Sie sind zentral. In meiner Zeit als Gemeindepräsident habe ich gelernt, die Bevölkerung früh abzuholen und möglichst transparent zu informieren. Als Gemeinde sollte man sich genau überlegen, wen man wann wie informiert. Eher schlechte Erfahrungen habe ich damit gemacht, einzelne Gruppen, wie die Nachbarschaft, exklusiv zu informieren. Die Gefahr, dass Informationen dann doch an die Öffentlichkeit gelangen und in einem anderen Kontext als gewünscht, ist hoch.
Wo sehen Sie die Grenzen der Partizipation?
Mit Informationsveranstaltungen und partizipativen Prozessen erreicht man nur einen Bruchteil der Bevölkerung. Steffisburg hat mehr als 16 000 Einwohnende, an Informationsveranstaltungen kommen jeweils zwischen 50 und 100 Personen. Reklamationen, dass nicht genug informiert wurde, sind da kaum zu vermeiden, auch wenn man als Gemeinde das Gefühl hat, dass man umfassend informiert hat.
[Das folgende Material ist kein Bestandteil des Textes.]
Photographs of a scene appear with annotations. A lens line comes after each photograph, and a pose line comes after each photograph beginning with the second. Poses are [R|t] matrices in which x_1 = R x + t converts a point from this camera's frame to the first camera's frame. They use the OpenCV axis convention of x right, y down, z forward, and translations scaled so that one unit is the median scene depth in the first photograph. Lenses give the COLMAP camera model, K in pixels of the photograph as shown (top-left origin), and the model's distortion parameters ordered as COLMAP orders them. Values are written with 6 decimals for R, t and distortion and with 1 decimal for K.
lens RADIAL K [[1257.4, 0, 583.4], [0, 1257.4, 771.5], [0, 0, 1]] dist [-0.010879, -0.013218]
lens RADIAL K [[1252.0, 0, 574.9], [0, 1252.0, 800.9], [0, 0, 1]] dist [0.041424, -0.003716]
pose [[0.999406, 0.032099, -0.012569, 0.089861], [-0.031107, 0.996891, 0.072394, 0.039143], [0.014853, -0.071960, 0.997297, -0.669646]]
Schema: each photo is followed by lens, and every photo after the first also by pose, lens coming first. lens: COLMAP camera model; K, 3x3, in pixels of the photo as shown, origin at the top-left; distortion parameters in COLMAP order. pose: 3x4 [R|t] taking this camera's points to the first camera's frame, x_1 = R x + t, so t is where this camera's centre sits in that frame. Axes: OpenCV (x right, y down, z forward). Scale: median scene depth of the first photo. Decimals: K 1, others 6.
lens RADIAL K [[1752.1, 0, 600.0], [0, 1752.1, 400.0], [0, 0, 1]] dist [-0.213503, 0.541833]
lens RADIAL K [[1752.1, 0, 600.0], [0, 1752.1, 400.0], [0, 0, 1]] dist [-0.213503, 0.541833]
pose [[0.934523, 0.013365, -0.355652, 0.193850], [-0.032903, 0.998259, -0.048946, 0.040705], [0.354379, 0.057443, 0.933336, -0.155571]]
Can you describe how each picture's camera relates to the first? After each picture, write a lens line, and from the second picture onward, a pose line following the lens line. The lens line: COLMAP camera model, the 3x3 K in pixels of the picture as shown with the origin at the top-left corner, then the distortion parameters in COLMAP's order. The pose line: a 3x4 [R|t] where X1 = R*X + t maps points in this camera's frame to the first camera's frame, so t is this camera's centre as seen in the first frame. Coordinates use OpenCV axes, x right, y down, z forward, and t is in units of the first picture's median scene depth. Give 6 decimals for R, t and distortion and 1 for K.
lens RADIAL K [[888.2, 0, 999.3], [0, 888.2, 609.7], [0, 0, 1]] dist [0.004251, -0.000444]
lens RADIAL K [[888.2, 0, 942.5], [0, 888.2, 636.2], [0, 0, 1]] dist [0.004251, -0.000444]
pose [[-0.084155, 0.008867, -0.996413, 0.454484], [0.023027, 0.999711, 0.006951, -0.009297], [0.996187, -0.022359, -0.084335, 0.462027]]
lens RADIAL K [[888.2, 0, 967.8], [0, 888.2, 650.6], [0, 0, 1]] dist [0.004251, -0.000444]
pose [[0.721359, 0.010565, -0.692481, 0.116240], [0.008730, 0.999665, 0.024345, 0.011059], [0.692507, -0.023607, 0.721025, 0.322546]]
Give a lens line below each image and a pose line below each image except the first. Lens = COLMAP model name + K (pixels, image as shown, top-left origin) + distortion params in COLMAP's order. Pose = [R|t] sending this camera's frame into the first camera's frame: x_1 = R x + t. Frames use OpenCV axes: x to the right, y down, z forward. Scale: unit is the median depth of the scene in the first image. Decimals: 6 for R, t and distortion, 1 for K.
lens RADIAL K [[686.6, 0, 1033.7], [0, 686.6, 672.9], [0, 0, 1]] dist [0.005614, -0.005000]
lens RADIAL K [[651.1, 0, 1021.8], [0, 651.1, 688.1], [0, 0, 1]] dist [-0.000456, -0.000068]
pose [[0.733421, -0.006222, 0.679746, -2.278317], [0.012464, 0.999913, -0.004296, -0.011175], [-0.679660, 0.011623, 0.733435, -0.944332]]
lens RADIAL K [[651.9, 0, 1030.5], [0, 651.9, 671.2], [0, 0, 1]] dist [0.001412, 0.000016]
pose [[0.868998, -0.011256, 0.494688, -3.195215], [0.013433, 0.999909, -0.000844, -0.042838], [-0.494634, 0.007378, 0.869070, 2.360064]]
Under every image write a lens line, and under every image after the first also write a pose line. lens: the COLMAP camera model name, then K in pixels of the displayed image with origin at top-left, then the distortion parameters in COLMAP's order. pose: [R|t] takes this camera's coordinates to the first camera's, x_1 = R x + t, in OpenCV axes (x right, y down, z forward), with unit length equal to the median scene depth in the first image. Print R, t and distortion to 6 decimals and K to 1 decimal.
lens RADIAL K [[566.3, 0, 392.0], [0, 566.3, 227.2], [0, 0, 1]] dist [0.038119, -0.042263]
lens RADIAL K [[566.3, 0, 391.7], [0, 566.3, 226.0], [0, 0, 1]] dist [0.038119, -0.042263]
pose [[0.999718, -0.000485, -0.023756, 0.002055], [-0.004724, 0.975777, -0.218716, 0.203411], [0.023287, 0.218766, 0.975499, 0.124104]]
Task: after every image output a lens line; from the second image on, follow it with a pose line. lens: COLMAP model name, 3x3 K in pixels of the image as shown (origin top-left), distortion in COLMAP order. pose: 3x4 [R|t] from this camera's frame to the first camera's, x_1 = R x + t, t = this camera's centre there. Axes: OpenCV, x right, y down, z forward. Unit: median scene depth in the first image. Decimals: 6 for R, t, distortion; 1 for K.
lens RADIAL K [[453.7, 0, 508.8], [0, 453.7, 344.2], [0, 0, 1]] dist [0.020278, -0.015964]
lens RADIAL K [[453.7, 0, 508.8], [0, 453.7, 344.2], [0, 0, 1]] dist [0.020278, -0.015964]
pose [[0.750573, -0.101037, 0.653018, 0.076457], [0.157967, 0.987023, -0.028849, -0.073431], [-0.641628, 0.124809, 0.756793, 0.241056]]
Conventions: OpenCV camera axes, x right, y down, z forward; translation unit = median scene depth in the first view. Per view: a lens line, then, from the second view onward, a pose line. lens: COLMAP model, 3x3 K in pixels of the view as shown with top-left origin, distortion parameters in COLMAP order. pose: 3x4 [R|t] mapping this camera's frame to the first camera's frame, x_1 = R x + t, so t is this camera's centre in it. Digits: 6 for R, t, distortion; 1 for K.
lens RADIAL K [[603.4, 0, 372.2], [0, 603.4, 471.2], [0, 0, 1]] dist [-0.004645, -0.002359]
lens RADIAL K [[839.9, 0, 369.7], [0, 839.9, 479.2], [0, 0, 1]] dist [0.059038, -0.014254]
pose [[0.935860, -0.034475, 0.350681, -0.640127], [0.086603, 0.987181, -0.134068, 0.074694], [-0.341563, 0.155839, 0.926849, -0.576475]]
Besonders wenn die Bauarbeiten beginnen und abschätzbar wird, wie gross die Gebäude werden, gibt es oft kritische Stimmen.
Zum Schluss: Was macht eine gute Arealentwicklung aus?
Entscheidend ist, dass die Gemeinde genau weiss, was sie will. Je präziser die Bestellung eines Projektes ist, desto besser. Es lohnt sich, Zeit in Machbarkeitsstudien zu investieren, um herauszufinden, was realisiert werden soll und kann. Gleichzeitig gilt es, die Stakeholder im Auge zu behalten: Wer ist involviert, wer entscheidet was, wer hat welche Interessen? Wenn lokales Gewerbe involviert ist, gilt es zudem die genauen Vorstellungen sowie die finanziellen Möglichkeiten realistisch zu prüfen.
Zur Person
Jürg Marti war von 2009 bis 2021 Gemeindepräsident von Steffisburg (BE). Seit 2016 ist er Mitglied des Vorstands des Schweizerischen Gemeindeverbands, wird sein Amt aber bei den Gesamterneuerungswahlen im Sommer 2024 abgeben. Nach dem Gemeindepräsidium war er als Leiter Real Estate bei der Migros Aare tätig, mittlerweile ist er selbstständig.